▶ Task objective
Word for word, restate the lines of the listing from the one that holds "(237, 117) = (261, 146): picture -> none" through the very last line, and nothing more.

▶ Dataset content

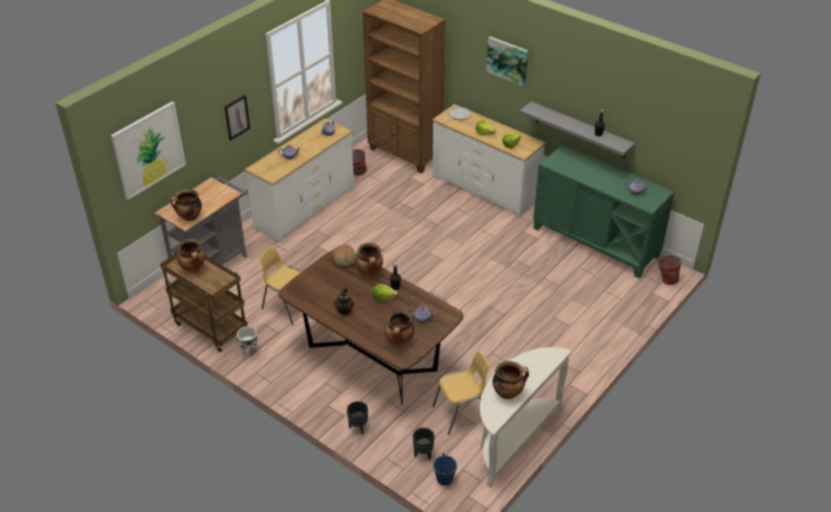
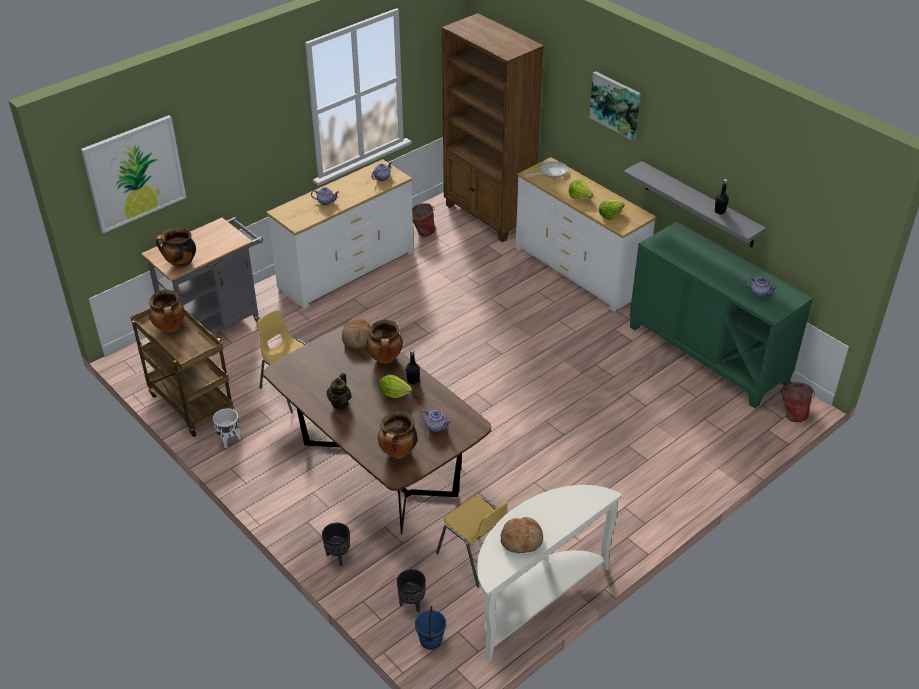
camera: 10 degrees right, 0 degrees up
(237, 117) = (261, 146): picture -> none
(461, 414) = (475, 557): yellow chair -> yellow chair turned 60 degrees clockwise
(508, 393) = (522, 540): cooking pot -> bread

▶ Solution to the problem
(237, 117) = (261, 146): picture -> none
(461, 414) = (475, 557): yellow chair -> yellow chair turned 60 degrees clockwise
(508, 393) = (522, 540): cooking pot -> bread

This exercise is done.